“Memleket önü alınamaz bir şekilde çürümenin uçurumuna, batıya doğru havai fişekler patlatarak yuvarlanıyor. Ne yazık ! Ne vahim ! Bütün bu rezaletin nedeni ne biliyor musunuz ? Korkusuzluk ! Evet korkusuzluk ilk başta insanın kulağına bir erdem, bir değer gibi geliyor ama işte bu da bir tuzaktır.”
Herkese merhaba
Bugün, okuduğum Dünyadan Aşağı kitabıyla kalemini çok beğendiğim Gaye Boralıoğlu’nun, Meçhul’ü ile geldim.

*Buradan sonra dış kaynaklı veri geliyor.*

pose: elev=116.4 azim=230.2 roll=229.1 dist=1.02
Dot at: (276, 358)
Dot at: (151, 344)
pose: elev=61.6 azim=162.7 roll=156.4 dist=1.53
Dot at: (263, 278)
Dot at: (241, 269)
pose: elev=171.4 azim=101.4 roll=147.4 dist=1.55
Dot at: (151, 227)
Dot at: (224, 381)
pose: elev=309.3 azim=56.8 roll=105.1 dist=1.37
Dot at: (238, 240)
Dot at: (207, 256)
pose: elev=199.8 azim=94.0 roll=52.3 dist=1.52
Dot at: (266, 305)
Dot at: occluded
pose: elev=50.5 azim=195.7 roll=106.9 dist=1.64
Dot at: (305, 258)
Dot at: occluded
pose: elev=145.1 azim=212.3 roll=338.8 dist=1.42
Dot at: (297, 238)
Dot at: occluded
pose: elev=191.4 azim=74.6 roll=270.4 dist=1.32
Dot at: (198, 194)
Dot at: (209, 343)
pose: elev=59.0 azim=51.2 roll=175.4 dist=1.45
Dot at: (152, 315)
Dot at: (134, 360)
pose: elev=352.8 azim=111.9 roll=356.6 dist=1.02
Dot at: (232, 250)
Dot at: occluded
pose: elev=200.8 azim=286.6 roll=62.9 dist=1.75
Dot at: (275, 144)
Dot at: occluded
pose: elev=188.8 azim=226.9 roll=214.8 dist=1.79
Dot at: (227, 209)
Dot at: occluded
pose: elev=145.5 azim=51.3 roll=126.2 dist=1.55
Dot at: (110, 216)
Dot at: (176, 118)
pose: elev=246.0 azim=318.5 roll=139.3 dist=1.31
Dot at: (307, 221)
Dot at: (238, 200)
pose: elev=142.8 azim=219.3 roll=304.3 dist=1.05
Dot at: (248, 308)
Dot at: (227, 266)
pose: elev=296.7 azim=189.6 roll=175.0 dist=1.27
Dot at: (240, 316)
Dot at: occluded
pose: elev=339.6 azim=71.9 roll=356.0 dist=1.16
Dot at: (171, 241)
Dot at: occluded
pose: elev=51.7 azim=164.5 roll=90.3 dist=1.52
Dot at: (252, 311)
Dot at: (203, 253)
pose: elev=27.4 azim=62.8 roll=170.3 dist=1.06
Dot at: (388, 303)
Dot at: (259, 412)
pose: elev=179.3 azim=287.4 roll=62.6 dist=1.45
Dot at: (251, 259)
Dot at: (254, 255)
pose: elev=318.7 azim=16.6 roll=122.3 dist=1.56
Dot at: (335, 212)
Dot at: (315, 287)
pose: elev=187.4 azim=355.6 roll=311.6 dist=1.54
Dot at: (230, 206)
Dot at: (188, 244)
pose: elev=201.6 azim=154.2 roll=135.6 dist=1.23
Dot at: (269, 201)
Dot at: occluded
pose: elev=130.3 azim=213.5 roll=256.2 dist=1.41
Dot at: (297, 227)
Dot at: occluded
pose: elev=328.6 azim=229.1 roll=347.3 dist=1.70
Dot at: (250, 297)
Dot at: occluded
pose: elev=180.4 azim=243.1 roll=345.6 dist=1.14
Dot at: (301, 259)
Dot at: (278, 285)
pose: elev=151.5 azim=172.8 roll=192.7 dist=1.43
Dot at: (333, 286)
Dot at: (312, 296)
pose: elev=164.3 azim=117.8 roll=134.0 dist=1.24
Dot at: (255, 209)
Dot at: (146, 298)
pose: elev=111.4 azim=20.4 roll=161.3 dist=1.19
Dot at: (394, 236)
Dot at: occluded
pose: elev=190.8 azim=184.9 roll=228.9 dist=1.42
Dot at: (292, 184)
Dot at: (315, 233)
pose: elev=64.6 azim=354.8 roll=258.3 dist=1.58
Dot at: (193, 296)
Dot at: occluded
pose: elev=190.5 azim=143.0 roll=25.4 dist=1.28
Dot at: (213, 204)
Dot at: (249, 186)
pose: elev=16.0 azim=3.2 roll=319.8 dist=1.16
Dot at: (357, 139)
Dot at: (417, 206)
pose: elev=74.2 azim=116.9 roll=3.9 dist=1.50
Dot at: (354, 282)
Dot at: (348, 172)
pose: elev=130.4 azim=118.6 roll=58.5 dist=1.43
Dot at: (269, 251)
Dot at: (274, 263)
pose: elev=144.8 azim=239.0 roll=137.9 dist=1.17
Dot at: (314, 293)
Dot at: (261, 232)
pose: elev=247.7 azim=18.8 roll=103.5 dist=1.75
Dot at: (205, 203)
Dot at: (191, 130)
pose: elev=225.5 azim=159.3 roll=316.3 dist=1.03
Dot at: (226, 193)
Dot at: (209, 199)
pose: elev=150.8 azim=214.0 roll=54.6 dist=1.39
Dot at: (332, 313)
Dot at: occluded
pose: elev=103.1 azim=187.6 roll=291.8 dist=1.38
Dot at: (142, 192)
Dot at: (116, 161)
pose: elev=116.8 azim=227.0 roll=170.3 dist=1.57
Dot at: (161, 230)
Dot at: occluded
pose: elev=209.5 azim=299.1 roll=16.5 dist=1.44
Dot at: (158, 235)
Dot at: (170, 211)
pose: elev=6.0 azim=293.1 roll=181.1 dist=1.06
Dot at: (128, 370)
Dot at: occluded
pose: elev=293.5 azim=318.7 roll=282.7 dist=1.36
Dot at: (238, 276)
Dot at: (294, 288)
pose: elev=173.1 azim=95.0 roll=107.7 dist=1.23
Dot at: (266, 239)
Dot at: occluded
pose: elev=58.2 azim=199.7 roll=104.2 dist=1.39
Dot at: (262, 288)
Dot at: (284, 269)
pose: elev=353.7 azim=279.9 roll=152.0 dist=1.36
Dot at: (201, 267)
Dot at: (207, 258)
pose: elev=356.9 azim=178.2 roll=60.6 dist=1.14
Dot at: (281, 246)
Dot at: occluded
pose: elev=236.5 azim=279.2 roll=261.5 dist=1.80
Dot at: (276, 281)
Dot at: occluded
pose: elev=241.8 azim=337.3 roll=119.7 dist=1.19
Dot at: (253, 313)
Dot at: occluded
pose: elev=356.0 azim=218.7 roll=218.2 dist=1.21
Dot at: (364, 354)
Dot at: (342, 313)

Yazar, kitabını Manuel Çıtak'ın fotoğraflarından yola çıkarak yazmış. Her bölümün başında Manuel Çıtak'ın bir fotoğrafı var. Bölümlerde ise kayıp İbrahim, ona tanıyanlara soruluyor; röportajın sadece cevap kısımlarından oluşuyor gibi düşünülebilir. Bu sayede İbrahim’in öyküsünü, ailesinden, tanıdıklarından,arkadaşlarından, yolunun kesiştiği insanlardan dinliyoruz.Bu anlatıcılar sayesinde İbrahim yavaş yavaş şekilleniyor kafamızda, her anlatıcıyla yeni bir öykü yazılıyor. Aslında İbrahim'in öyküsüyle anlatıcıların yaşam öyküsü de dinliyoruz. Umutsuz, mutsuz, gazetelerin üçüncü sayfalarında göreceğimiz pek çok kişiyi tanıyoruz böylece.
Yazarın kalemi şaşırtmadı, akıcı bir anlatımı vardı ama sonunu daha farklı beklerdim; o yüzden favorim hala Dünyadan Aşağı.